Nota bene: I am a heavy user of Facebook but I have no investment in FB at this time.
Facebook's sector has no barriers to entry. The basic principles of good social media design are now universally accepted: a central scrolling timeline with constant minor tweaks to add data embeds; a front page with sidebars to commonly used items like an accepted appointment reminder; a simple messaging tool; and a couple of other gizmos. All of the attendees at social media conferences pick up on these key items. Any of them could rapidly create and deploy a competitor to FB at little or no cost. Someone in China has probably already started.
Facebook's business model expects unlimited compound growth. The user base is already so large that FB has probably saturated the market for all literate computer users and as many of the semi-literate ones who can be reached. Growing market share into "under-computed" parts of the globe is probably a waste of effort. Maybe semi-intelligent metering devices linked to energy "smart grids" could be some blue-sky source for exponential growth, especially if they are enabled with their own avatars that can push updates to their owners. On second thought, forget I said that. Semi-intelligent bots crawling around Facebook 2.0 sounds like a scenario for a globally self-aware AI.

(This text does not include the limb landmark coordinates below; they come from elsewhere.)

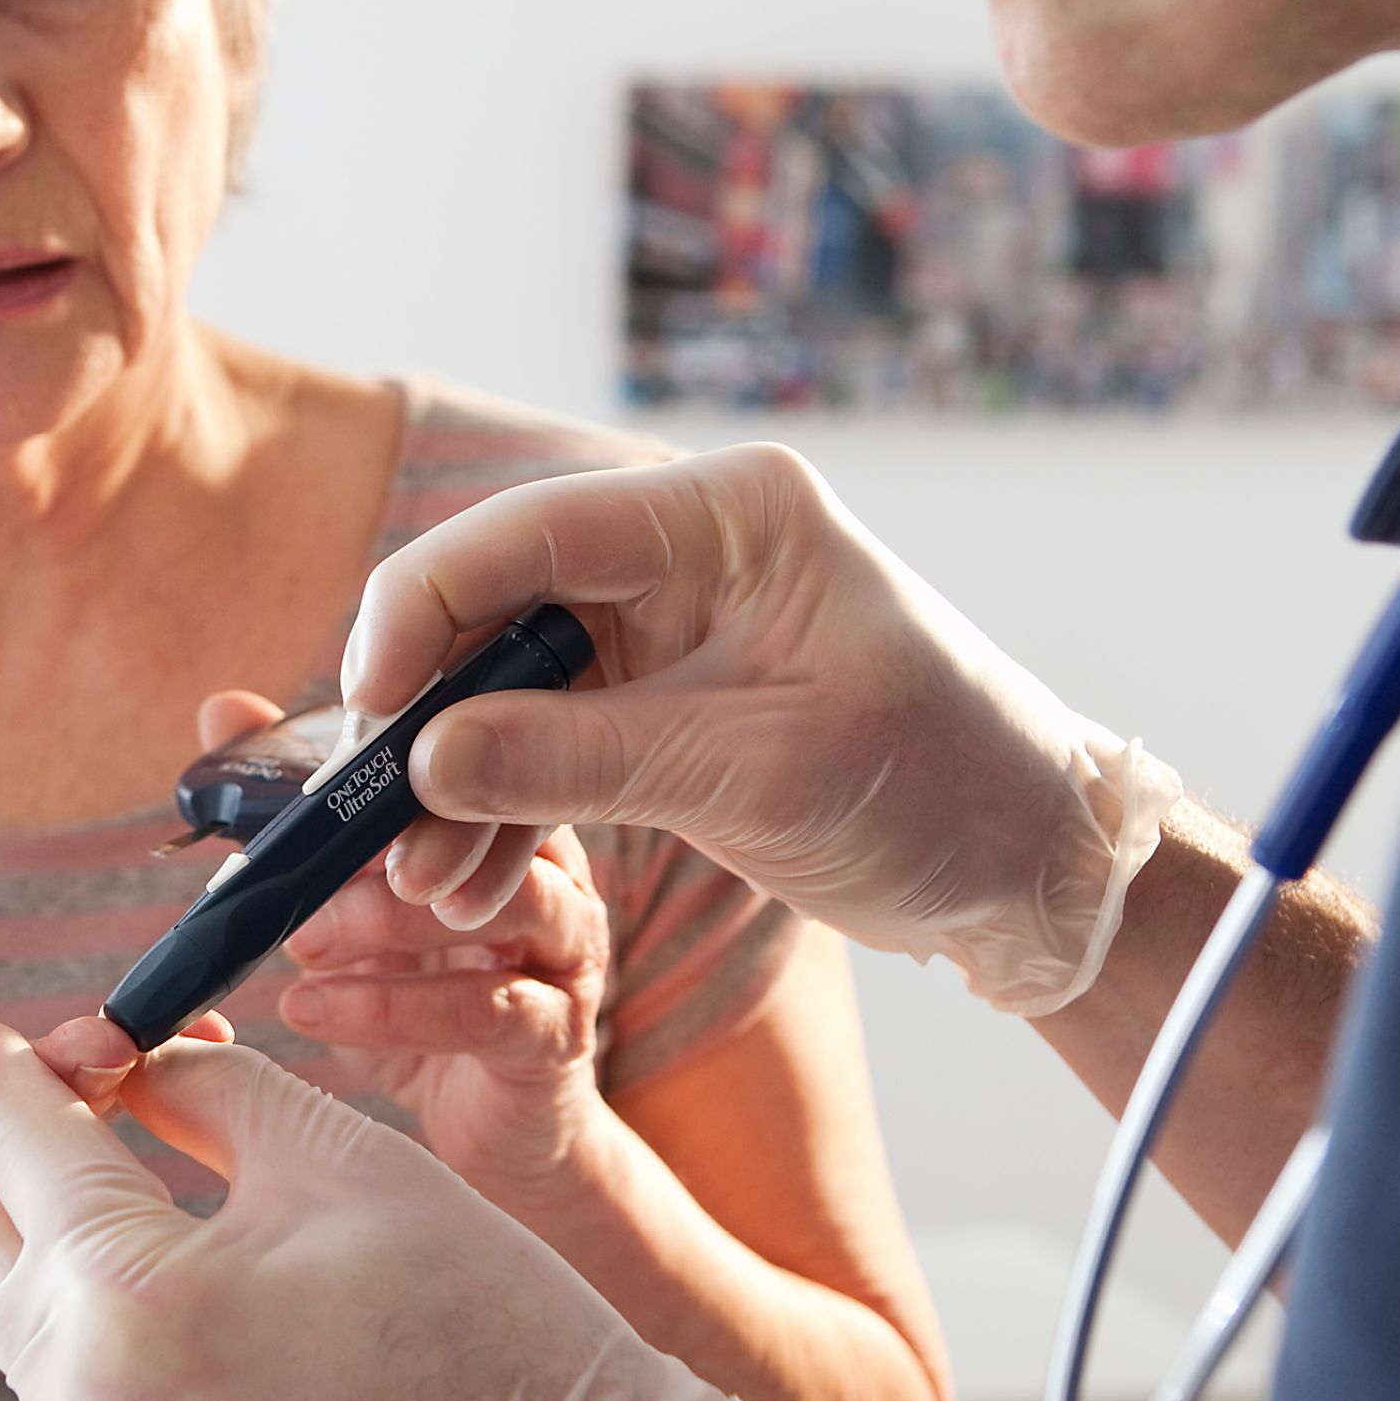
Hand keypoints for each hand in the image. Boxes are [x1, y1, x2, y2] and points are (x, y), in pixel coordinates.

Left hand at [0, 1024, 762, 1400]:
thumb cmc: (479, 1321)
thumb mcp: (340, 1159)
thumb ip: (203, 1088)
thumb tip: (133, 1063)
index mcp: (124, 1288)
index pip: (2, 1129)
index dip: (12, 1055)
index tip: (34, 1026)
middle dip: (2, 1145)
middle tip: (67, 1092)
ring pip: (14, 1318)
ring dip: (48, 1237)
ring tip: (124, 1178)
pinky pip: (70, 1399)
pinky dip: (95, 1329)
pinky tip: (170, 1292)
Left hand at [202, 690, 616, 1197]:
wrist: (500, 1135)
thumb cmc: (425, 997)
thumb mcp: (349, 899)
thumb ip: (298, 810)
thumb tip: (224, 709)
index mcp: (503, 816)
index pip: (461, 747)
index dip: (384, 753)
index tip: (300, 784)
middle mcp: (552, 867)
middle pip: (496, 811)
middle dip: (389, 826)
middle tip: (296, 868)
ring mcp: (567, 950)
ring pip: (507, 901)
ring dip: (391, 915)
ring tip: (302, 939)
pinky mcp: (557, 1034)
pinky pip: (488, 1009)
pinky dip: (392, 1006)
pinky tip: (312, 1010)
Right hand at [341, 444, 1181, 1015]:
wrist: (1031, 864)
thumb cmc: (939, 784)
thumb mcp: (755, 772)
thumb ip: (582, 758)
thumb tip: (427, 761)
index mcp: (728, 513)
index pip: (531, 532)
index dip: (424, 609)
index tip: (368, 707)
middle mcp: (686, 548)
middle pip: (502, 605)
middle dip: (429, 717)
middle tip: (374, 819)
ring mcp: (671, 623)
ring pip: (511, 684)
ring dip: (457, 783)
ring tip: (425, 887)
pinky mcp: (663, 700)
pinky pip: (547, 740)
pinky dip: (504, 807)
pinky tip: (470, 885)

Facebook offers little customer service. I use this platform daily and I still cannot figure out how to turn off certain applications. Facebook claims to change its design to enhance the user experience but hasn't yet mastered the arts of testing changes with trial runs. They should take a hint from how Microsoft and Apple manage their developers' conferences. App designers already congregate to display their monetized wares, but it is not clear how well Facebook cultivates their contributions. Maybe I should attend the next Facebook developers conference so I can ask them what changes would make the platform more valuable.

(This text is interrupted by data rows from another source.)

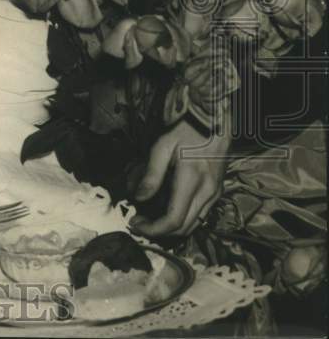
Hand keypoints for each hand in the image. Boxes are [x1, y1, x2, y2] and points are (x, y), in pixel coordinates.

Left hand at [130, 119, 230, 237]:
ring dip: (172, 229)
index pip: (174, 219)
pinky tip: (167, 210)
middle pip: (184, 227)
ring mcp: (215, 193)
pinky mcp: (217, 192)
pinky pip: (201, 215)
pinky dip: (184, 220)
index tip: (135, 224)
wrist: (214, 121)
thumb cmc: (186, 131)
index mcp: (192, 181)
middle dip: (160, 232)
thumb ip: (151, 173)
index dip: (153, 229)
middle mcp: (207, 192)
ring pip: (195, 224)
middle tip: (139, 222)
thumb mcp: (163, 146)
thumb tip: (139, 198)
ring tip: (151, 219)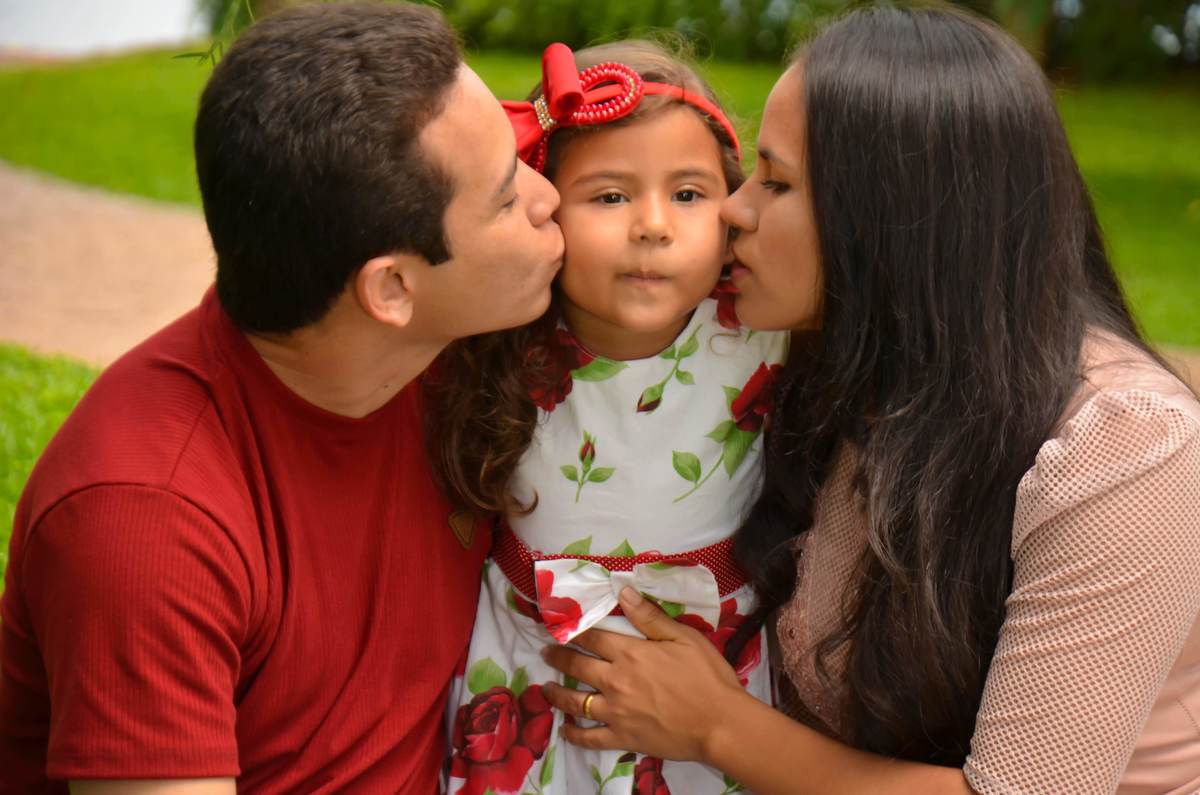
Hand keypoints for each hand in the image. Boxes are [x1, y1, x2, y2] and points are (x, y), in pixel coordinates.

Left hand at [540, 587, 746, 761]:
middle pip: (578, 666)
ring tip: (546, 689)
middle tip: (546, 652)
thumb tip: (623, 592)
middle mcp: (616, 681)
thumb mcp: (684, 637)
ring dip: (557, 694)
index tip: (559, 626)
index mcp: (631, 653)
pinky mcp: (622, 737)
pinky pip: (590, 737)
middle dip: (558, 657)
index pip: (593, 638)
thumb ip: (650, 617)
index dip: (574, 630)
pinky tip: (566, 729)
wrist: (720, 723)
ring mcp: (616, 711)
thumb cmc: (707, 677)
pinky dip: (575, 734)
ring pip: (576, 701)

Facebook's CEO is still running a big company like a small one. Mark Zuckerberg is undoubtedly a sharp guy. The problem founding CEOs often have is their inability to run a large, mature company the same way they ran the startup version when it was still in their garage. Steve Jobs at Apple was the rare founding CEO who could make the psychological transition. Bill Gates at Microsoft did it too, growing into larger strategic roles later in life and eventually stepping away completely. Jerry Yang at Yahoo could not pull this off and that is why Yahoo has been so troubled for so long. I have not seen any evidence yet that Mr. Zuckerberg is capable of making the kind of transition that will cement his legend as a transformational entrepreneur. Anecdotal stories of temper tantrums and spiteful terminations are not encouraging signs.

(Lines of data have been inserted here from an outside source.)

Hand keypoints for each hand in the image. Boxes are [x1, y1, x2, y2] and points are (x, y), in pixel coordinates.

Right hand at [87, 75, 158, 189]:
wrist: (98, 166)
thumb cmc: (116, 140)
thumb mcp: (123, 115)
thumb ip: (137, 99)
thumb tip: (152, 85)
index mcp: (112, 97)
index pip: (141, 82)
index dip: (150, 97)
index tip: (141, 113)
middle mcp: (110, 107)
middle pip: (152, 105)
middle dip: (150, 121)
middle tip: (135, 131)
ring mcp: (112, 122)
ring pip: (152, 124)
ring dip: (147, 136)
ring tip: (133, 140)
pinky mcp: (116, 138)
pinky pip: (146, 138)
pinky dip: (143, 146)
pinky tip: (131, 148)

Count me out of the FB IPO. The smartest money on the planet usually likes to liquidate big private stakes when they smell troubled times ahead. Note that Blackstone Group went IPO in the summer of 2007, just before the market's all-time high. Major smart money is pushing this IPO both as a liquidity event for their own stakes and as a positive news event that will push more IPOs through the deal pipeline. The underwriters are already spinning the $5B debut as a deliberate step down from the planned $10B deal for the sake of conservatism and follow-on interest. That's a nice story. Maybe they're lowering expectations just in case it doesn't do so well.